Bruce Springsteen has said he approved a new film about his life as it is not actually biopic in the ordinary sense.
The musician is played by Jeremy Allen White in Deliver Me from Nowhere, which explores the period in which he made his 1982 album Nebraska.
This detail is why “Born to Run” singer-songwriter agreed to the film’s production, with Springsteen stating in a Q&A: “I think we had a very specific idea of what we were gonna attempt to do, and, for lack of a better word, it was an anti-biopic.
“It just takes a couple years out of my life,” he said.
Springsteen said the film looks at a time when he went through “some difficult places” when he was in his early thirties.
Director Scott Cooper (Crazy Heart) said he focused on emulating specific moments that made the record impactful as opposed to Springsteen’s career as a whole.
“I was interested in a man who’s sitting alone in a bedroom with a four-track recorder facing this unresolved trauma and mental health illness asking the questions that we all often ask when we’re lost and we’re facing the sort of issues that really no one else can understand,” he said.
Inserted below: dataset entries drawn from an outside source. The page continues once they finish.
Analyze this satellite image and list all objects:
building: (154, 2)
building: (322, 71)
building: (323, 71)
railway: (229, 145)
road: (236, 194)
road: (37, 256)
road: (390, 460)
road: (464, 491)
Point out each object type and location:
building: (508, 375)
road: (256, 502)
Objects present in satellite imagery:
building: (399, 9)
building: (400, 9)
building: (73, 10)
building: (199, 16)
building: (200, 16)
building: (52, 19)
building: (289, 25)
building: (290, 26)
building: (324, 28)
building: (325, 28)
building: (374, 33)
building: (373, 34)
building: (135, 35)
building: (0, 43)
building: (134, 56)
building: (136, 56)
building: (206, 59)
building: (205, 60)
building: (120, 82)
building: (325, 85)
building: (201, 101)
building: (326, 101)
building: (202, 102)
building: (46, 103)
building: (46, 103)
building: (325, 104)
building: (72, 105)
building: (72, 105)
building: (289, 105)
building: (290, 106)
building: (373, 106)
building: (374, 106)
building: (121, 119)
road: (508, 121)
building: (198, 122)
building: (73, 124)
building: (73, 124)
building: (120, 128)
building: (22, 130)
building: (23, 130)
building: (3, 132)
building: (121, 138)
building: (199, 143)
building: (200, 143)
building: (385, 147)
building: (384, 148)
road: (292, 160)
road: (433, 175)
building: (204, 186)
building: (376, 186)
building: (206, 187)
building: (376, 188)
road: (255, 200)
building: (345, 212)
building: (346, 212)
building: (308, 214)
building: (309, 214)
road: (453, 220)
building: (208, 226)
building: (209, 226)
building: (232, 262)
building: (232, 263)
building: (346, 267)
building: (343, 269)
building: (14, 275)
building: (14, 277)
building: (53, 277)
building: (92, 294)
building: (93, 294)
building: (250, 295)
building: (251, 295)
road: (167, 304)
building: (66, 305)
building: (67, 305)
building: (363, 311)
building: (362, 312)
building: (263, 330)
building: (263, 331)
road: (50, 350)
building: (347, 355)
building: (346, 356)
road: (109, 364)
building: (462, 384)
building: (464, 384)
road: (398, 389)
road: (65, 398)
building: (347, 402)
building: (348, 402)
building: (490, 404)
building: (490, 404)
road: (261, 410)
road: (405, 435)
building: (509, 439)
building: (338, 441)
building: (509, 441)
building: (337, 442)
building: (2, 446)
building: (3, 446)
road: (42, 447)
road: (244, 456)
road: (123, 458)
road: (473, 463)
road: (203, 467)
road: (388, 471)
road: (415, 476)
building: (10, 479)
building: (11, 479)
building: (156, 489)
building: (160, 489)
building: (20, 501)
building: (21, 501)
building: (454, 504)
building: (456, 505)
“I knew at that point this was a film I had to make.”

Variety reports that Springsteen praised Cooper for the scenes that show the musician with his father, played in the film by Stephen Graham.
Cooper said the spirit of his own father, who died the day before he started shooting the film, carried him through production.
“In a movie that is about a lot of things, including fathers and son, his spirit carried me through it. And it took me back to understanding what a deeply personal and very specific time this was in Bruce’s life.”

The film, based on Warren Zanes’s novel of the same name, screened at the Telluride Film Festival and will also be shown at New York Film Festival later this month.
Springsteen: Deliver Me from Nowhere will be released in cinemas on 24 October.